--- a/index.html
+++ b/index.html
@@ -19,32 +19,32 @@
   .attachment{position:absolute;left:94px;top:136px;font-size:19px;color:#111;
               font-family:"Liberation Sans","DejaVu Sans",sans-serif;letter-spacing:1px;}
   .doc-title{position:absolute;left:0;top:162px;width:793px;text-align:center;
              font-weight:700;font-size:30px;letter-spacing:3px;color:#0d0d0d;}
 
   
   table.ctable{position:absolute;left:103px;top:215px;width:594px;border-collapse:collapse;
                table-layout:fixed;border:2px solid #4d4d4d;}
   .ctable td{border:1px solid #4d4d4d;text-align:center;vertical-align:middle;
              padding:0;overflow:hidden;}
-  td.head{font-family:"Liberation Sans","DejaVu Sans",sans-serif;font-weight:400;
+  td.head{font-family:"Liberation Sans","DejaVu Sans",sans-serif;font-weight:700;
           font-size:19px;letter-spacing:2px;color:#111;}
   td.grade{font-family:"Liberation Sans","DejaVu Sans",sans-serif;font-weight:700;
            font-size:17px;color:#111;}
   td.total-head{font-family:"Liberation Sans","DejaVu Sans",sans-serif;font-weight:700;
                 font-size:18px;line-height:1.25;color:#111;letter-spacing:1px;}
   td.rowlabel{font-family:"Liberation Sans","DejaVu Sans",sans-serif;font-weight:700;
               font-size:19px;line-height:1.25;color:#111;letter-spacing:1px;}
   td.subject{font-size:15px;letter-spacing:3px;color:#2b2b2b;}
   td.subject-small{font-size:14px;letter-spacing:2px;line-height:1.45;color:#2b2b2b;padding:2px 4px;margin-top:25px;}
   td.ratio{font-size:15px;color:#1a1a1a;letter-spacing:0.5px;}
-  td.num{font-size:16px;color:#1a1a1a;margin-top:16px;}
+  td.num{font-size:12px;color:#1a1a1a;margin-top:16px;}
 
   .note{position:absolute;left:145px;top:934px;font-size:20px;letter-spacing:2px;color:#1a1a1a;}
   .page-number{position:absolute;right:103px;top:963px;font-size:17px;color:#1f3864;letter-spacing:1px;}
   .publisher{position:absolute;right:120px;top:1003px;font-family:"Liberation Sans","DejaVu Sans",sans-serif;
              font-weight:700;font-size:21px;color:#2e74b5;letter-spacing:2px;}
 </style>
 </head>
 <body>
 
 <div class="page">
---
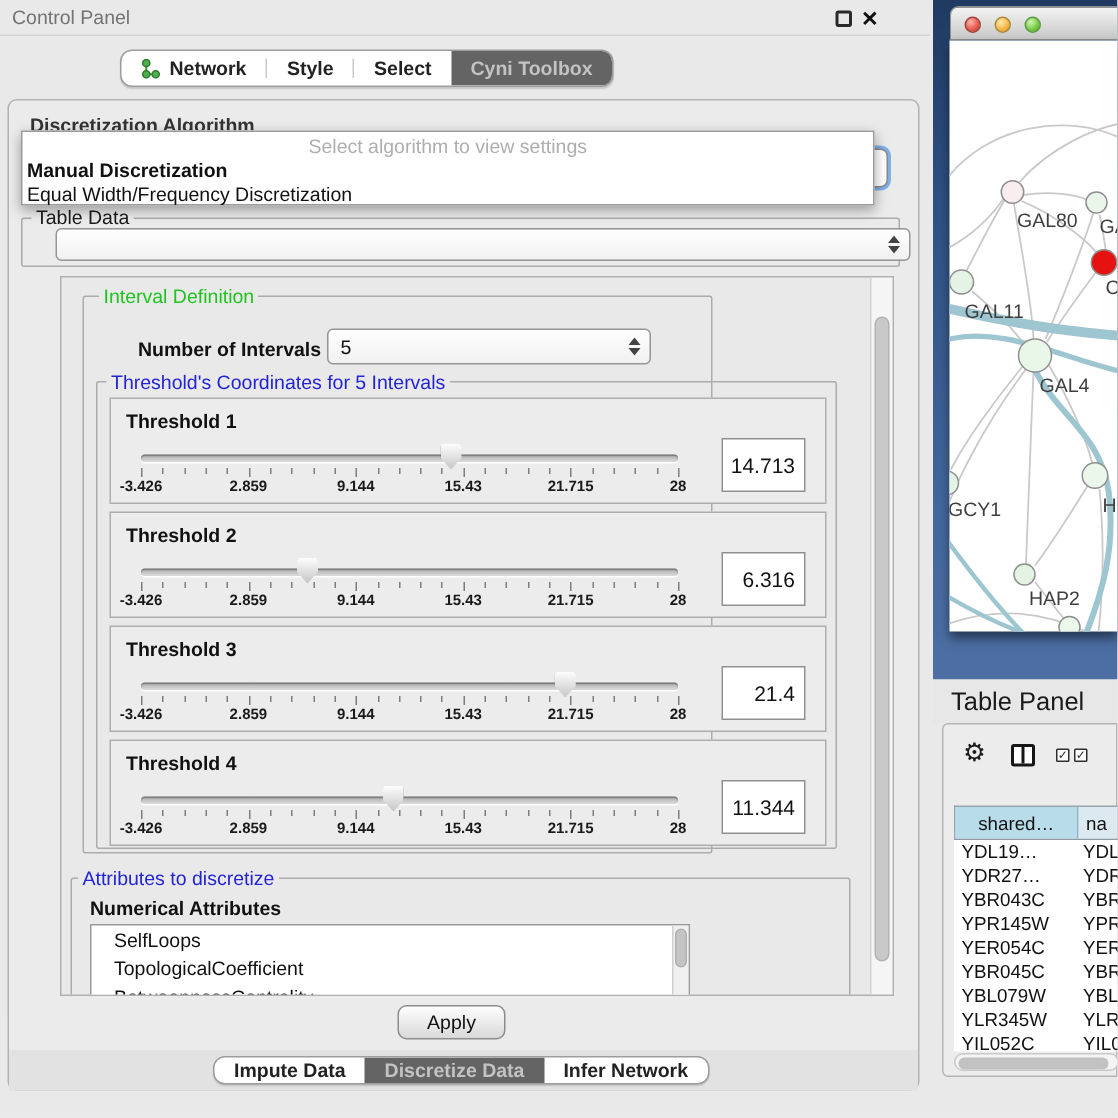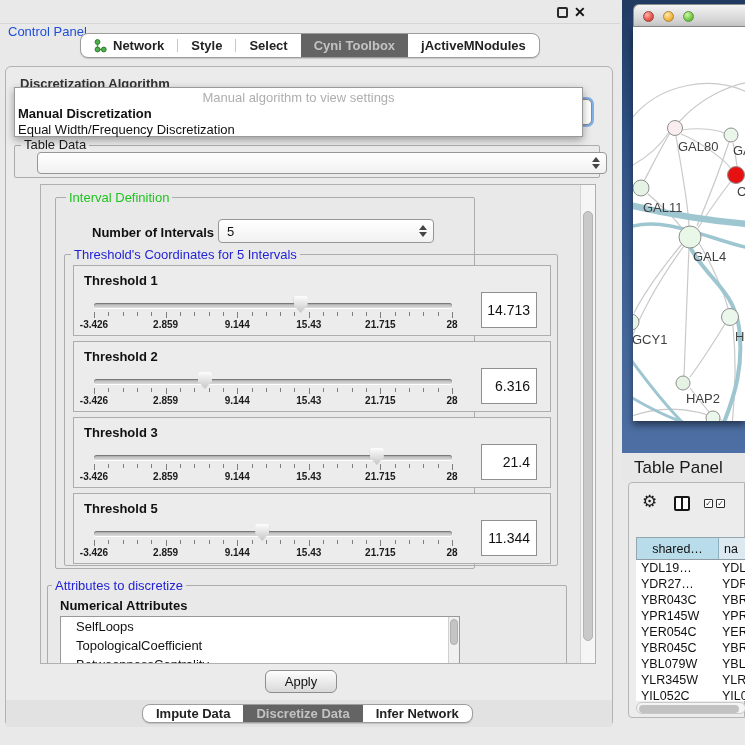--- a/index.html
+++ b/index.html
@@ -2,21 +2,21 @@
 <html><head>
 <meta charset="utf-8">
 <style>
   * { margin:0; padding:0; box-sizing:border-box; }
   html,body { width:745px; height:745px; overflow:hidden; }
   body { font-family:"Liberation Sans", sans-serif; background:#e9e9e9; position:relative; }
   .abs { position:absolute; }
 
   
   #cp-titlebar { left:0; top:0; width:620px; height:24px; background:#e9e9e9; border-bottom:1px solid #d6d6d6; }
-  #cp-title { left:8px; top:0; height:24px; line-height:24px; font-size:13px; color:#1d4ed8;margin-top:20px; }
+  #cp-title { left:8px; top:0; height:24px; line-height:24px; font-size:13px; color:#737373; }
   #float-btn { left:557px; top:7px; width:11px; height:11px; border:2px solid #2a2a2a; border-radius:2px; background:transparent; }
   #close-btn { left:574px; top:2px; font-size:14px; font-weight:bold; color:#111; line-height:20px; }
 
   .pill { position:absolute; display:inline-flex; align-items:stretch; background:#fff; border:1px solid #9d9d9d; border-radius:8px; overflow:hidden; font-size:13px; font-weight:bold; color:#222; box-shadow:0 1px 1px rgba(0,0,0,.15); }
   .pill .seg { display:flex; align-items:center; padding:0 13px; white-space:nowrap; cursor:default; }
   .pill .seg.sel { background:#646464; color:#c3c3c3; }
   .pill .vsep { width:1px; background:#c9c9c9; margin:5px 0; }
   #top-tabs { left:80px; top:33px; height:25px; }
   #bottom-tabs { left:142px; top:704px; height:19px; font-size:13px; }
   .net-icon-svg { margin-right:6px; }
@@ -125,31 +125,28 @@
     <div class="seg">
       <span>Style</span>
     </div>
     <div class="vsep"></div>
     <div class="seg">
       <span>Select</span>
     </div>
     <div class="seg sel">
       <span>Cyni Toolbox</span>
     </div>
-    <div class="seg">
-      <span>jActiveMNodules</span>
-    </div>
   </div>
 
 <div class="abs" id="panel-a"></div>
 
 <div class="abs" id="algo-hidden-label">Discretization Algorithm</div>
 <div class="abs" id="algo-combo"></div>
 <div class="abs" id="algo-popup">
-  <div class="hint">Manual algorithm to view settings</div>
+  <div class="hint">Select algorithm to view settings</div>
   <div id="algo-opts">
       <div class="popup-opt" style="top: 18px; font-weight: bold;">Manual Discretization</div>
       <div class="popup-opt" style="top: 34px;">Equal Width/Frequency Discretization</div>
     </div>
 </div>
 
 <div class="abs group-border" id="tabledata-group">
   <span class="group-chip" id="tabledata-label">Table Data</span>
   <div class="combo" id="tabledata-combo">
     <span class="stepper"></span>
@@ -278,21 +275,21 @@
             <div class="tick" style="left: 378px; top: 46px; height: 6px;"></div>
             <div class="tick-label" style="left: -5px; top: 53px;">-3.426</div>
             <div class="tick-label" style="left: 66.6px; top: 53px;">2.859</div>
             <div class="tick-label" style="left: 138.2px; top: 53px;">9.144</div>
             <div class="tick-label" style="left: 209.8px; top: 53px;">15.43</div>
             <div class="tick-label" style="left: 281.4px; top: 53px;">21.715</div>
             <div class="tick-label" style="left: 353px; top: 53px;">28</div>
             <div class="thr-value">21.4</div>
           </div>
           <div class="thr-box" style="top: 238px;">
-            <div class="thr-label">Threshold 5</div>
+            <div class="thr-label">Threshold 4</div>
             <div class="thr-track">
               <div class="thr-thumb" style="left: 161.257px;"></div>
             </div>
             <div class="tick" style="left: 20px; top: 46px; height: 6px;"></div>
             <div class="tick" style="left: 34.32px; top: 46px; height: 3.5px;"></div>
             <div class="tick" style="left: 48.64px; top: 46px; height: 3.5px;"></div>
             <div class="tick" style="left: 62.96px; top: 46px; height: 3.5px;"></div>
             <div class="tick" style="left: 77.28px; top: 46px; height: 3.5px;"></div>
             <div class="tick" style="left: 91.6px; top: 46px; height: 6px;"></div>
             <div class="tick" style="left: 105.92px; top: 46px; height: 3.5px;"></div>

### WORK INSTRUCTIONS
Please return every line of the records that contains the word "Threshold".

### EXPECTED ANSWER
-            <div class="thr-label">Threshold 5</div>
+            <div class="thr-label">Threshold 4</div>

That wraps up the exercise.